Così sino ad oggi (i dati che seguono sono soggetti a qualche imprecisione) Tronchetti Provera, attraverso la MTP-Sapa, di cui aveva il 71% del capitale (altre quote erano in mano ai figli), possedeva il 54,9% di GPI, mentre una quota minore della stessa, intorno al 31%, era nella mani dei Malacalza; GPI controllava il 42,6% di Camfin (i Malacalza avevano il 12,37% del capitale), che a sua volta deteneva una quota del 26,2% di Pirelli &C. Così si riusciva a controllare un grande gruppo con meno del 2% del capitale totale, ciò che comunque può apparire un progresso rispetto allo 0,7% di qualche decennio prima. E poi la Pirelli &C. controllava il 61% della Pirelli Tyre. Bisognava quindi scendere di cinque livelli societari per arrivare alle attività industriali della gomma.
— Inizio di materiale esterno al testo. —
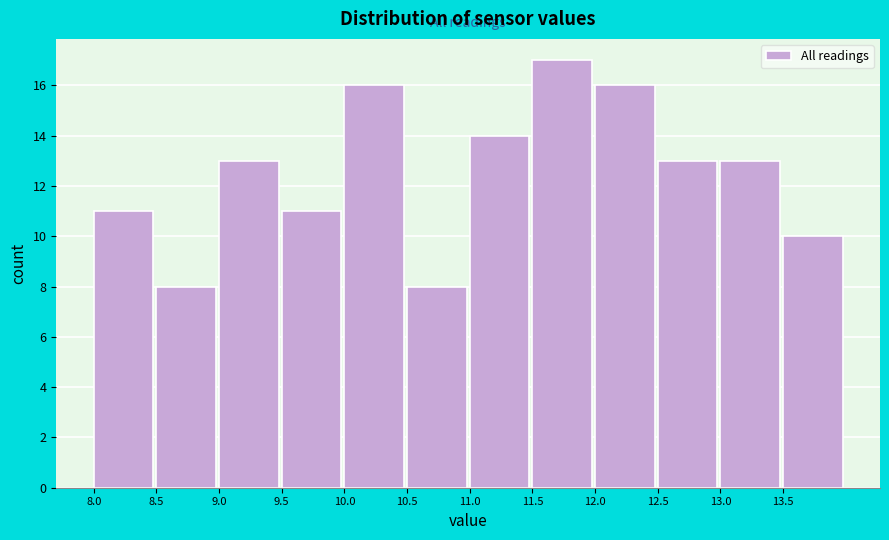

Reading left to right, list every bar in this chart as the range it spans on the x-axis followed by its height. The values are not printed on the chart, so give them approximately, as read against the axis.

8.0 to 8.5: 11
8.5 to 9.0: 8
9.0 to 9.5: 13
9.5 to 10.0: 11
10.0 to 10.5: 16
10.5 to 11.0: 8
11.0 to 11.5: 14
11.5 to 12.0: 17
12.0 to 12.5: 16
12.5 to 13.0: 13
13.0 to 13.5: 13
13.5 to 14.0: 10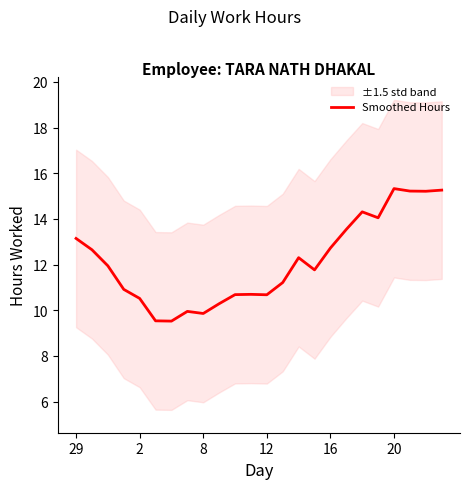

How many data points are less than 11?

10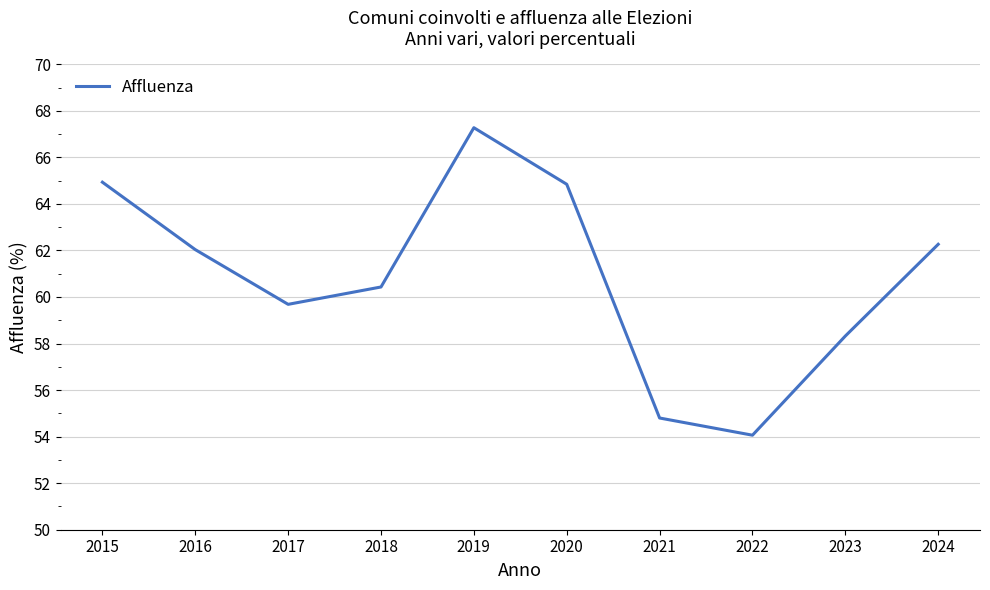

The chart shows a value of 37.8 at 2022. True or false?

False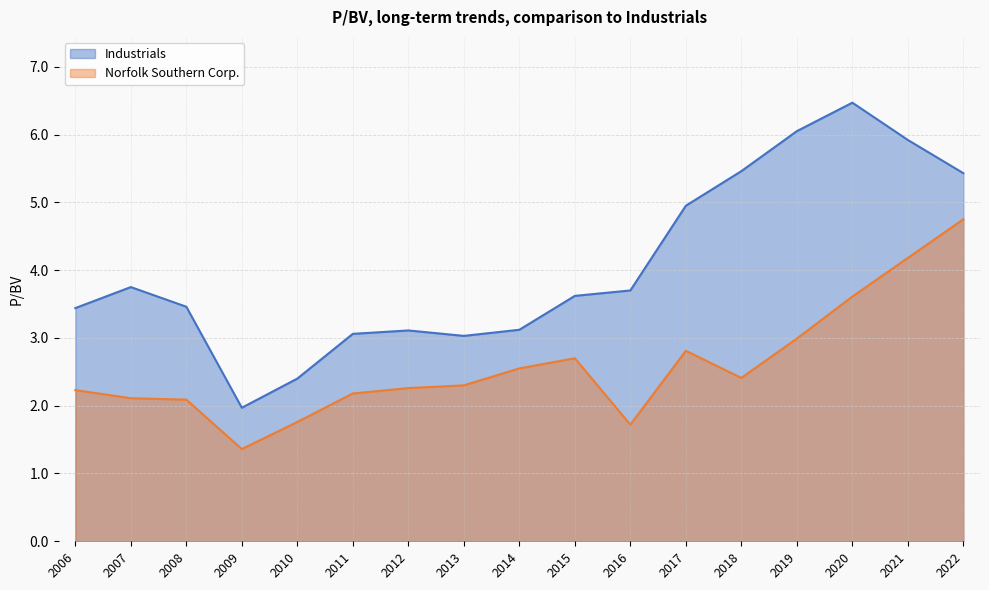

Which series has the widest spread of values?

Industrials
Il patto con i Malacalza alla lunga non regge e oggi si è arrivati prima ai ferri corti e poi a una separazione consensuale. La GPI viene liquidata e, attraverso una serie di complicati passaggi, viene creata una nuova struttura, Nuove Partecipazioni, che controllerà il 35,5% di Camfin. Alla società parteciperanno, oltre a Tronchetti Provera, anche le famiglie Rovati e Acutis, da sempre alleate di Tronchetti Provera. Si crea parallelamente un’altra società, la Lauro 61, cui la società Nuove Partecipazioni conferirà i suoi titoli Camfin, diventando il socio di maggioranza assoluta; al capitale di tale struttura parteciperanno anche IntesaSanpaolo, Unicredit e il fondo Clessidra. Con i soldi delle banche e di Clessidra verrà lanciata poi un’opa totalitaria sulla stessa Camfin (le notizie sono tratte dall’articolo di W. Galbiati apparso su Repubblica del 6 giugno 2013).
I Malacalza escono da GPI e Camfin venendo liquidati in contanti e acquistano il 7% circa delle azioni Pirelli da Allianz e Fonsai, mentre contemporaneamente, attraverso le varie operazioni di compravendita, registrano una plusvalenza molto rilevante. Tutti contenti quindi. E all’indistruttibile Tronchetti Provera spetterà ancora per quattro anni la guida pressoché esclusiva della Pirelli. Questo almeno sino alla prossima crisi, che non dovrebbe tardare.
La vicenda Pirelli ci riporta indietro di parecchio tempo, ai bei tempi del sistema Mediobanca, con Cuccia come dominus, e delle grandi banche che facevano cordone al sistema, con il relativo corteo di patti di sindacato, scatole cinesi e mantenimento della presa delle grandi famiglie sulle maggiori imprese del paese con i soldi degli italiani. Un quadro che sembrava ormai sostanzialmente sepolto dalle vicende della storia. Ma, come ricordava nei suoi scritti un grande storico morto da tempo, Ruggiero Romano, nel nostro paese “il morto arriva sempre ad afferrare il vivo”.